== YOUR TASK ==
Starting at the first line of the data, print every line up to and including the one with "X60706000Y-33528000D01*", but no pictures.

== RECORDS FOR THE EXERCISE ==

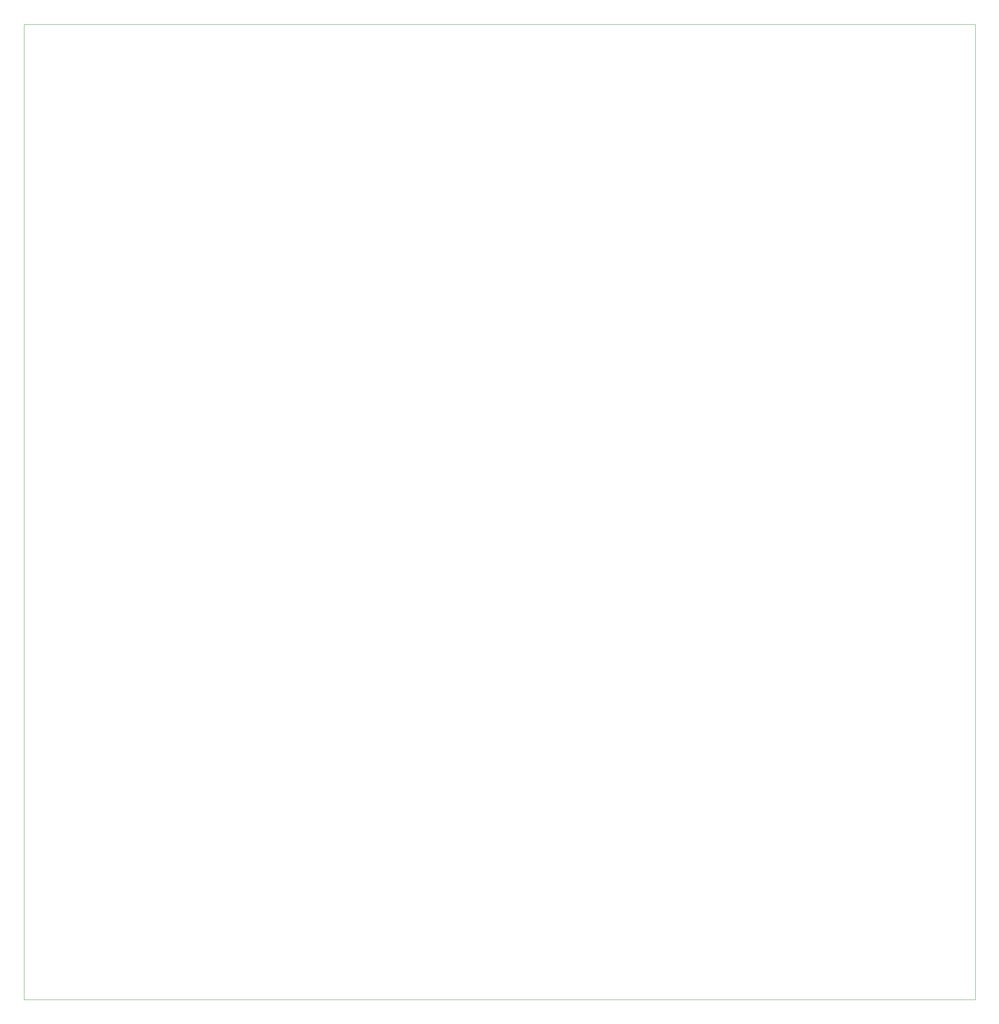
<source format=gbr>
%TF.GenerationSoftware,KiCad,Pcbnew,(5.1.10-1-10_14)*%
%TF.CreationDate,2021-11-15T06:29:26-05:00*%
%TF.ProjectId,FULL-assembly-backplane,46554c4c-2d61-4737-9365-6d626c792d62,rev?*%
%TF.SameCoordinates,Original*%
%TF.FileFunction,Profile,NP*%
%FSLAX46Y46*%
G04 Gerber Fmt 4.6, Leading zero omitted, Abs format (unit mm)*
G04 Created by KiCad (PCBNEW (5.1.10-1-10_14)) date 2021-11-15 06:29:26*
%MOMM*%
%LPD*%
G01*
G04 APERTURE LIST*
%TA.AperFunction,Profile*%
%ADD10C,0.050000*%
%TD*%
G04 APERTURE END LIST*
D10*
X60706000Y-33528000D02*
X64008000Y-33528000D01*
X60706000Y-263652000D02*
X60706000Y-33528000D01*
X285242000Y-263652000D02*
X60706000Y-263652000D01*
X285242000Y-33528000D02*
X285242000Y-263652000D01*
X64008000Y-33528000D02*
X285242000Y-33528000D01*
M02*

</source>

== RESPONSE ==
<source format=gbr>
%TF.GenerationSoftware,KiCad,Pcbnew,(5.1.10-1-10_14)*%
%TF.CreationDate,2021-11-15T06:29:26-05:00*%
%TF.ProjectId,FULL-assembly-backplane,46554c4c-2d61-4737-9365-6d626c792d62,rev?*%
%TF.SameCoordinates,Original*%
%TF.FileFunction,Profile,NP*%
%FSLAX46Y46*%
G04 Gerber Fmt 4.6, Leading zero omitted, Abs format (unit mm)*
G04 Created by KiCad (PCBNEW (5.1.10-1-10_14)) date 2021-11-15 06:29:26*
%MOMM*%
%LPD*%
G01*
G04 APERTURE LIST*
%TA.AperFunction,Profile*%
%ADD10C,0.050000*%
%TD*%
G04 APERTURE END LIST*
D10*
X60706000Y-33528000D02*
X64008000Y-33528000D01*
X60706000Y-263652000D02*
X60706000Y-33528000D01*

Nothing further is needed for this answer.